Sure, the carriers may have to put up with some small bites and stings from regulators. But what matters is that … the set of significant providers is going to go from a thousand ISPs, to four wireless conglomerates … From a loosely interconnected network of networks, to a walled garden … From best-effort and abundance, to QOS and scarcity.   

When you look at recent events through this reference frame, everything falls into place. Google’s actions make perfect sense. Given the onerous slotting fees wireless carriers currently force network content providers to pay, of course Google is willing to throw $5 billion at creating a wireless alternative. It also explains more counter-intuitive events, like why carriers such as Verizon have been so quick to embrace WiFi. Sure, it may bring down prices for their traditional voice business, but they have their eye on something much larger. A certain amount of agnosticism on wireless standards seems like a small price to pay. The virulence of the carrier’s response to the municipal wireless movement -which they appear to have now effectively discredited, a remarkable feat utterly in keeping with the history of the telcos - is no surprise, since it was the only credible alternative method for ubiquitous access. Etc.

My reflexive remark about how all of this will “speed up innovation in the marketplace” was inane for another reason: it was profoundly ahistorical.

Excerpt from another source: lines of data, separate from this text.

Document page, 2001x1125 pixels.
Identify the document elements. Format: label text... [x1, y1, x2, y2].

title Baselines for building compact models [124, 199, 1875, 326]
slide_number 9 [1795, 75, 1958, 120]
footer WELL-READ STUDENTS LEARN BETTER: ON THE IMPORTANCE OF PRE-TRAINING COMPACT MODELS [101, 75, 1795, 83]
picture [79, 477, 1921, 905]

First, because prior attempts at forcing networks to open up have been disastrous. Remember UNE and “loop unbundling”? The ILECs were required to open up their networks and let new entrants use their existing infrastructure. This was supposed to let a thousand flowers of innovation bloom.  But there was something fundamentally un-American about this - it smacked of State-led privatizing - and the ILECs resisted in every way possible, from dragging their feet to sabotaging CLEC equipment.  It’s safe to assume that Google’s successfully imposed auction requirements - such as mandatory wholesale access - will be ferociously resisted in the back-office, even while carrier execs make supportive noises about openness,

Besides, one of the great unspoken truths here is that, as naturally sympathetic the case for (wireless) network neutrality always sounds, it doesn’t actually have a legal leg to stand on. Using market power to your advantage is not somehow morally suspect - it’s a fundamental tenet of capitalism. And discriminating against content providers based on how much they are willing to pay isn’t unfair, it’s business as usual. As the wireless carriers love to point out, what do you think Google is doing when they charge content companies more to appear higher up in search results?

All of which is to say that expecting the FCC or US Senate to arrive like some kind of regulatory Deus Ex Machina and save the Internet is to fundamentally misunderstand the laws (normative and otherwise) of the land.

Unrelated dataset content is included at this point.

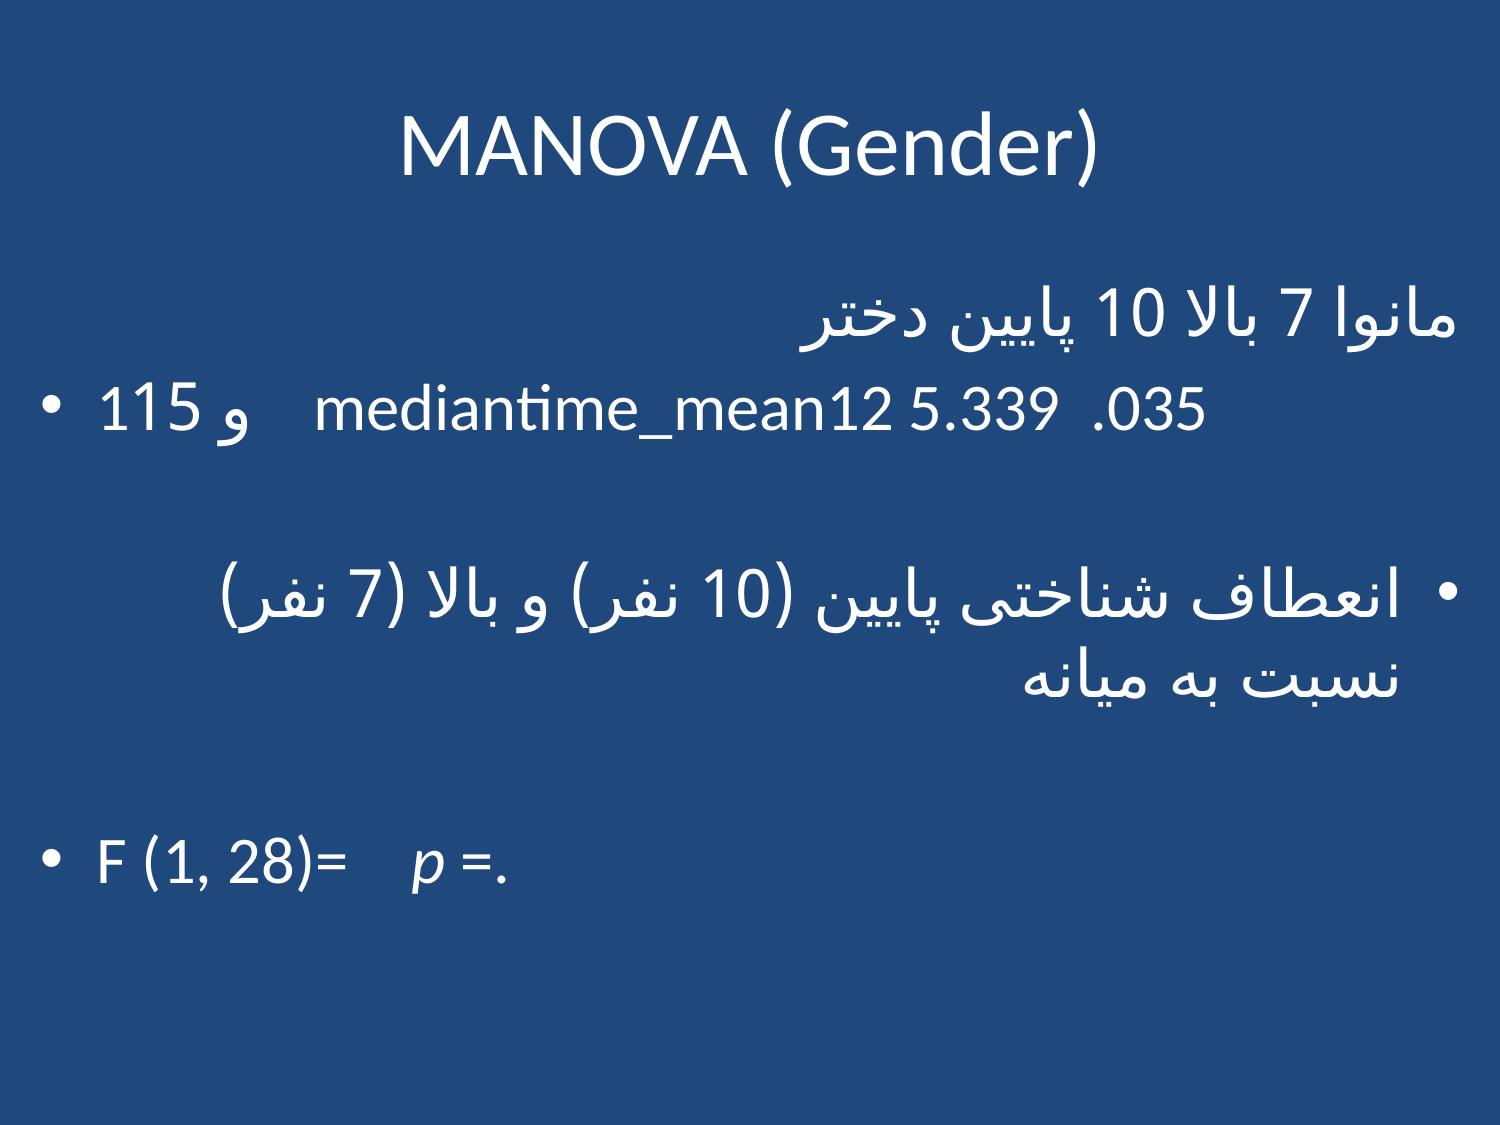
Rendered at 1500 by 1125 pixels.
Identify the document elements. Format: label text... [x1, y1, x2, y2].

list مانوا 7 بالا 10 پایین دختر 1و 15 mediantime_mean12 5.339 .035 انعطاف شناختی پایین (10 نفر) و بالا (7 نفر) نسبت به میانه F (1, 28)= p =. [24, 262, 1475, 1005]
title MANOVA (Gender) [75, 45, 1425, 233]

Of course, declaring the “imminent end of the Internet as we know it” is an old tradition, already considered a cliché by the 1980s, when only a few thousand people even knew about the internet. Usually, the fears turn out to be misguided. Often, some technical innovation sends the internet industry sliding in a new direction, breaking the reigns of control in the process.

This hasn’t provided me much solace recently. Because when I look at the technological horizon, the most significant innovations - femtocells, IMS, and deep packet inspection - all appear most likely to break in the wireless carriers favor. Femtocells, a sort of 3G access point, could help displace WiFi’s role in the home; IMS (IP Multimedia Systems), a complex fretwork of standards by the 3GPP will serve to drive IP deeper into the cell phone, and deep packet inspection from companies like Cavium will allow for ever more subtle biases to be implemented, making any attempt at mandating network neutrality essentially unenforceable.

The bottom-line - and I don’t like it either - is that just because the idea of an Internet controlled by wireless Bellheads is repugnant, doesn’t mean it won’t happen. It will.